Antonio, incontra in diverse maniere gli ospiti della “Casa delle farfalle”, un nome estremamente poetico per un posto dove i sani relegano i poveri matti. Antonio scoprirà, fino all’agnizione finale, che i matti così poveri non sono, che sognano, scrivono, dipingono, talvolta vaneggiano, esattamente come molti di noi nel loro quotidiano, e forse ci basterebbe pensare ai nostri comportamenti quando siamo alla guida o in altre circostanze in cui la nostra pazienza viene messa alla prova.  E possiamo tacere di coloro che appaiono matti, ma sono normalissimamente integrati. Coloro che uccidono o angosciano una persona perché sono stati lasciati.

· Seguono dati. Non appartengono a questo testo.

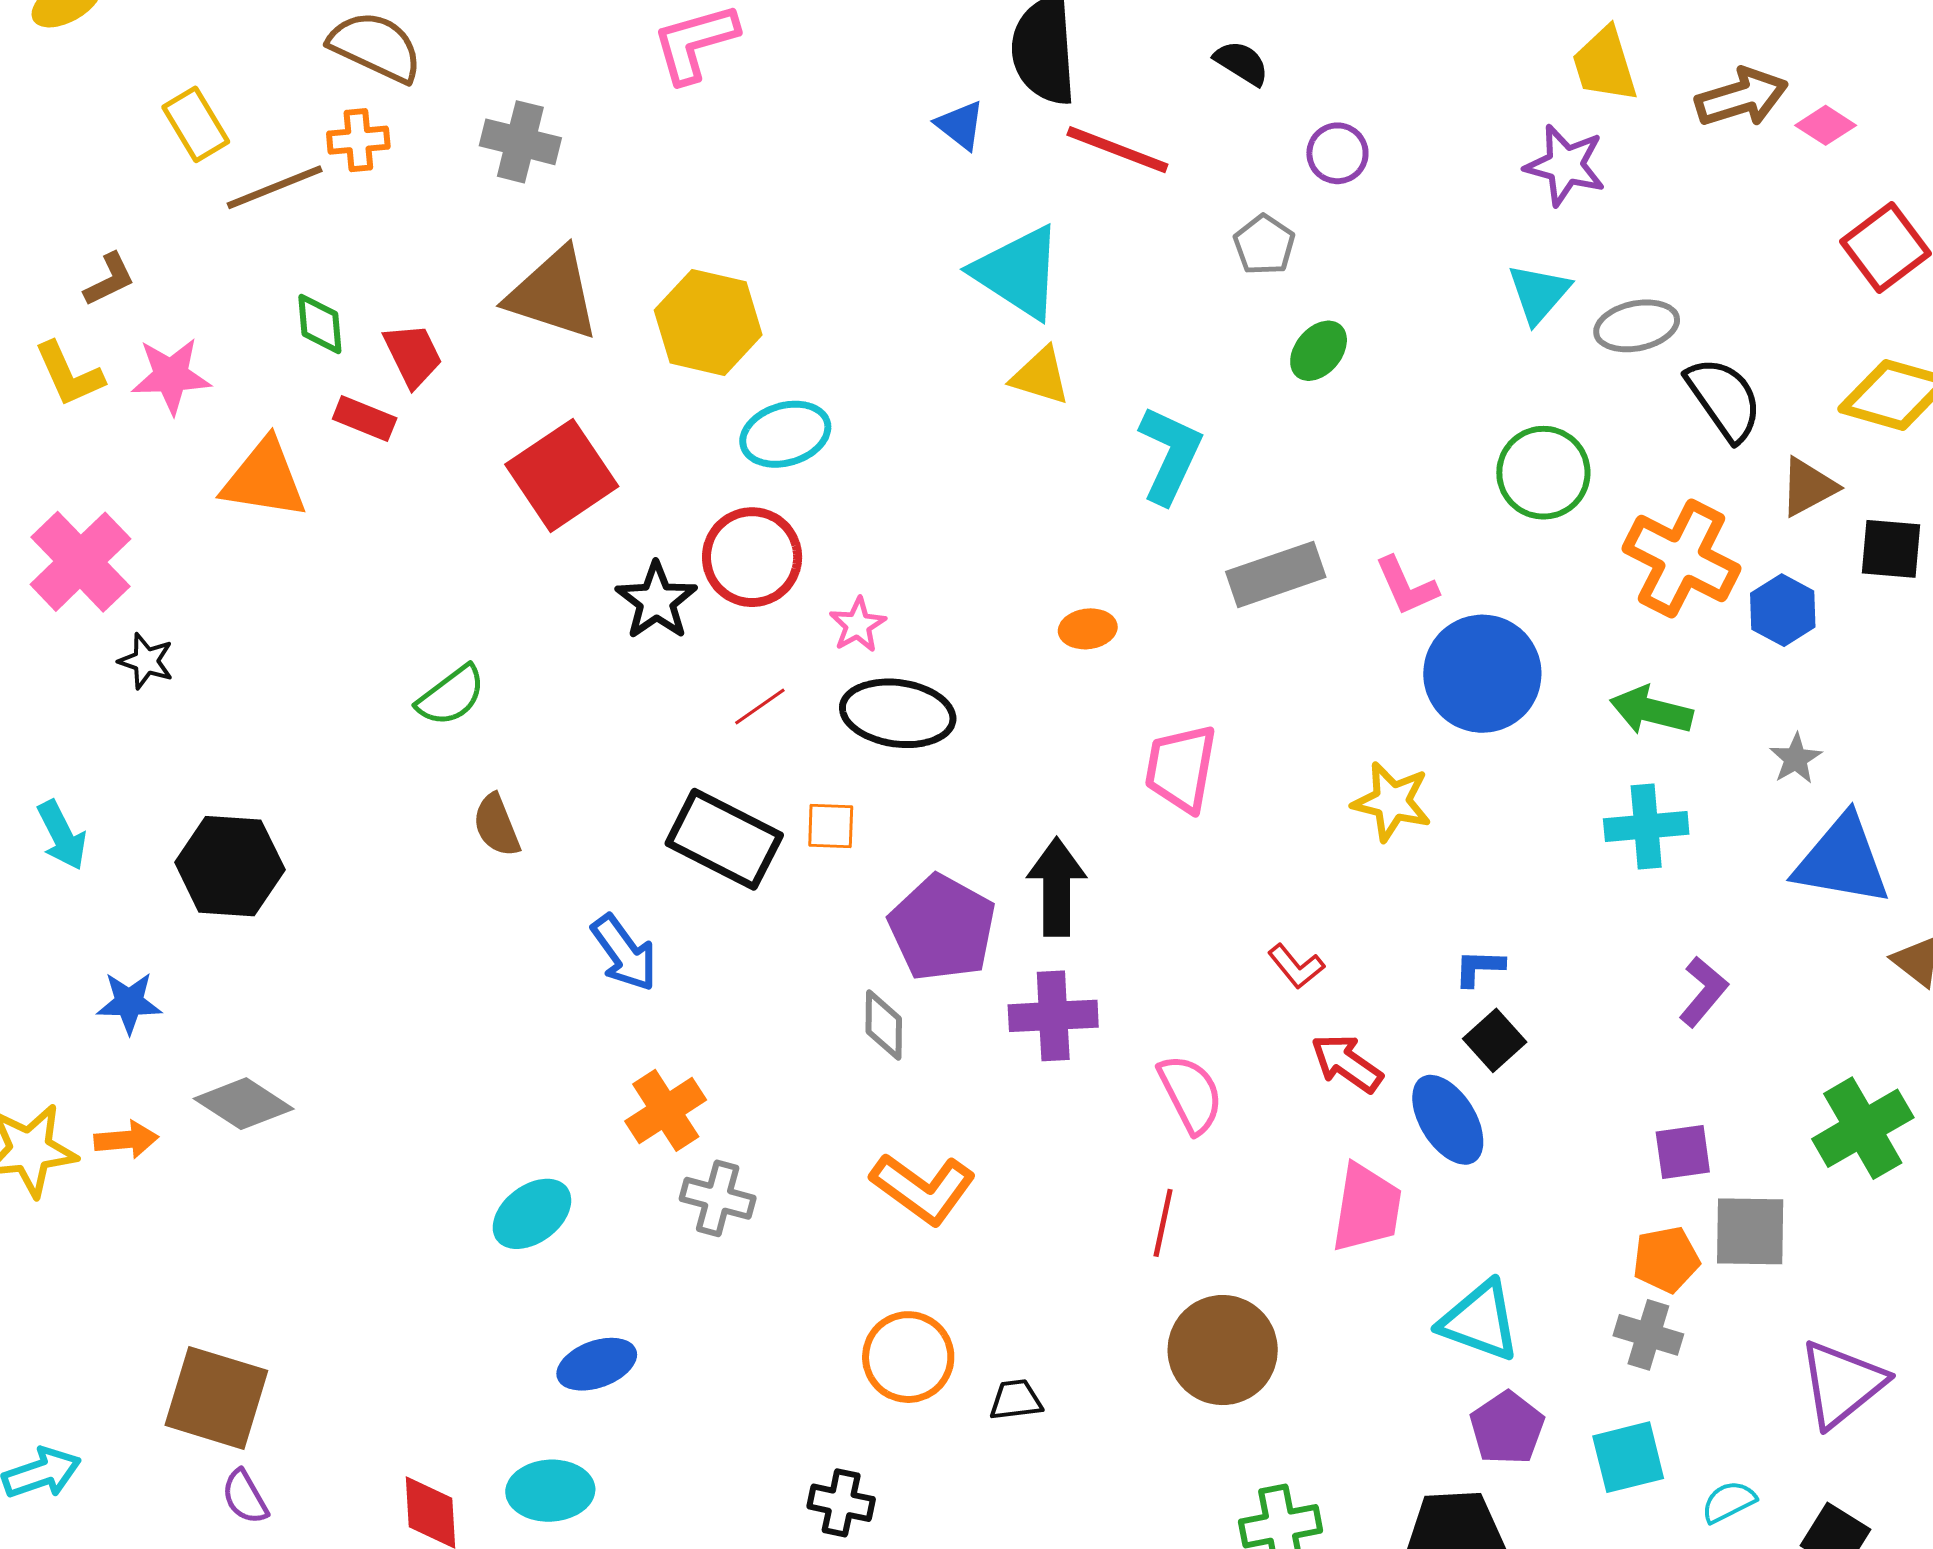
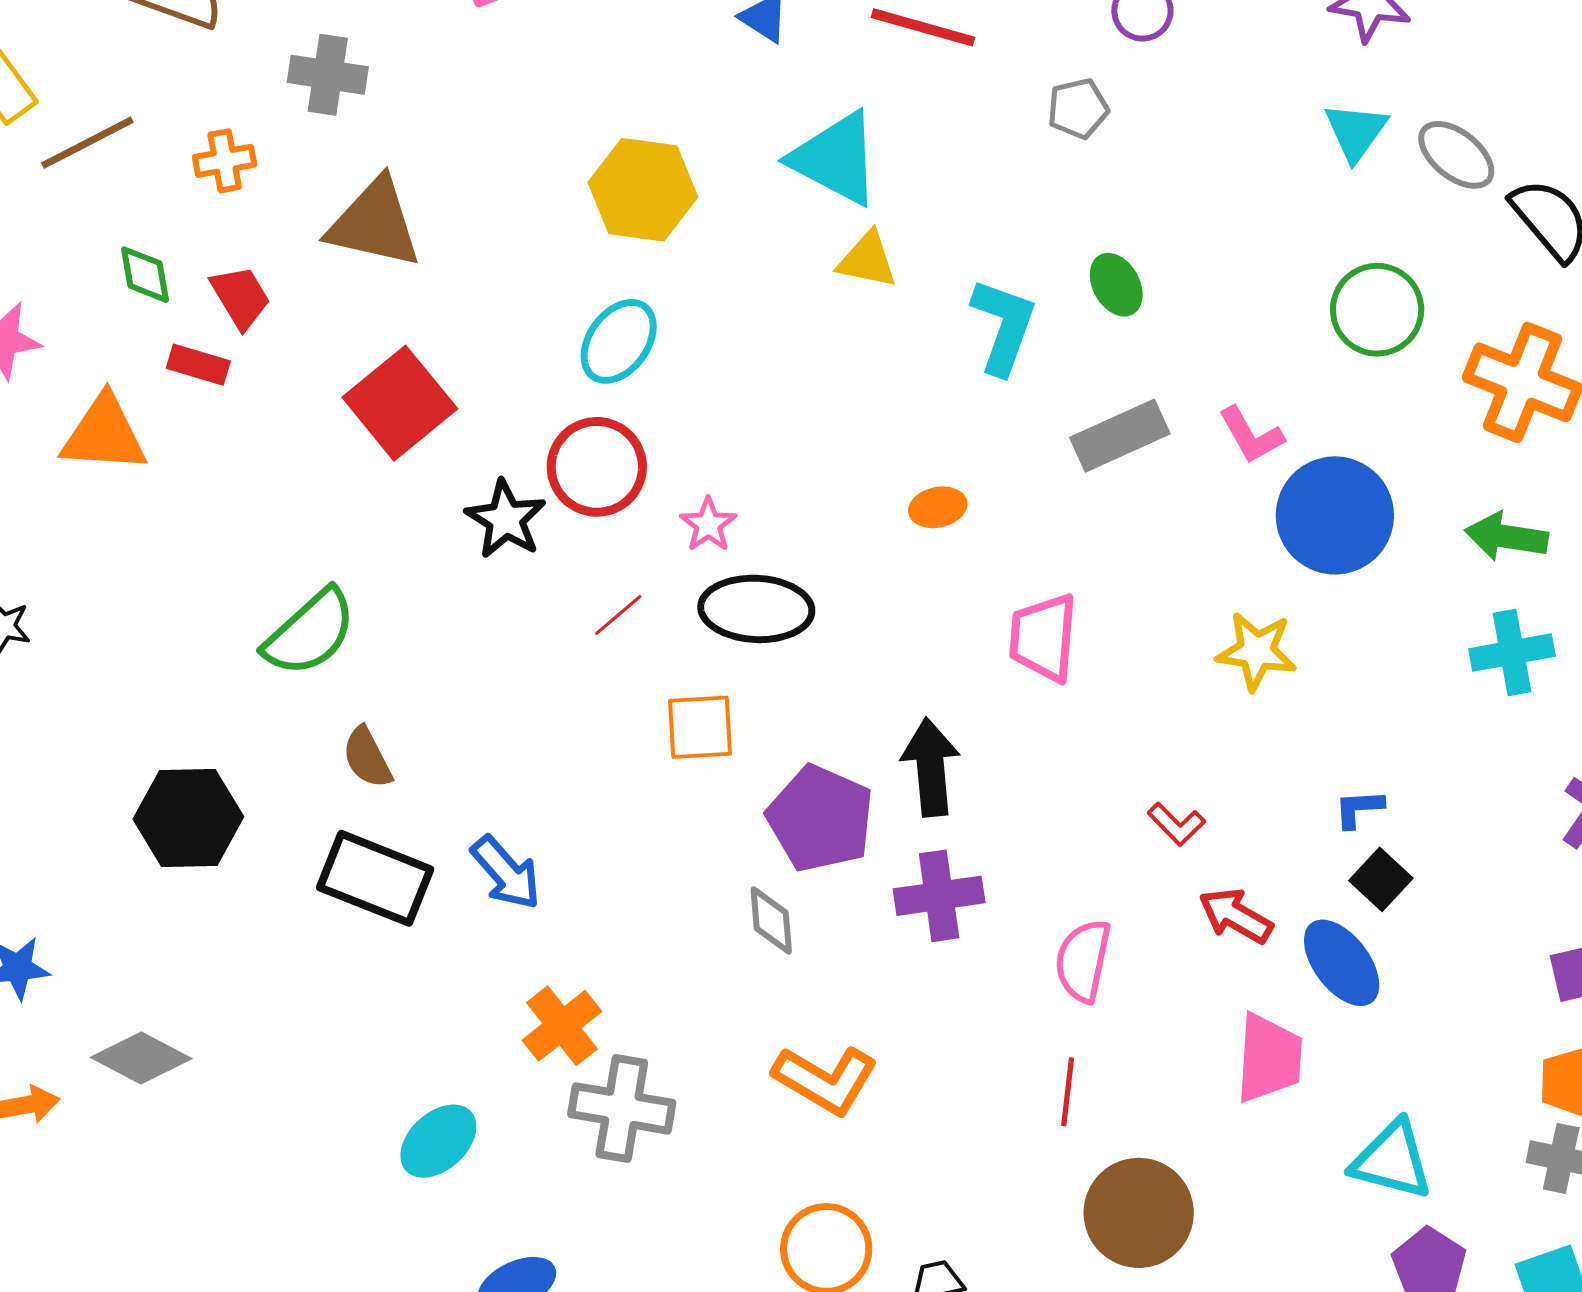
orange cross: (358, 140) -> (225, 161), moved
gray pentagon: (1264, 245) -> (1078, 109), turned 30
yellow hexagon: (708, 322) -> (643, 190), moved
gray ellipse: (1637, 326) -> (1456, 155), turned 56
green ellipse: (1319, 351) -> (1116, 285), moved, turned -64
cyan ellipse: (785, 434) -> (619, 341), turned -32
green semicircle: (451, 696) -> (310, 633), size x1.4
orange square: (831, 826) -> (700, 727), size x1.4
black rectangle: (724, 839) -> (375, 878), moved
black hexagon: (230, 866) -> (188, 818), moved
pink semicircle: (1191, 1094) -> (1083, 961), turned -136
gray cross: (718, 1198) -> (622, 1108), size x1.4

Beati i poveri di spirito, recita il “Discorso della Montagna”, richiamato dallo scrittore nel libro, è necessario andare incontro ai matti, frequentarli fare in modo che siano parte integrante delle nostre comunità, come era una volta, prima che  si inventassero i manicomi e farli beati qui e ora, non nella vita a venire.

I manicomi sono chiusi, rimane la questione dei “pezzi guasti” che non producono e non fanno audience, l’unico criterio di validazione ammesso. Ci necessitano luoghi, come questa clinica, che non è tale, dove le persone seguono una terapia e attraverso l’ordine scandito dagli orari, sveglia, cibo, medicine e altri riti, si cerca di tenere comunitariamente queste persone in vita, ma sempre separate dal resto della comunità. E forse è questa separazione la vera pazzia, la nostra. Così, questi luoghi, anche se non hanno più i letti di contenzione o altri dispositivi, sono comunque dei luoghi separati dove difficilmente qualcuno va a trovarli, si ricorda della loro esistenza. Rimane la domanda finale, ad interrogarci. E voi, a quale classe di geni appartenete?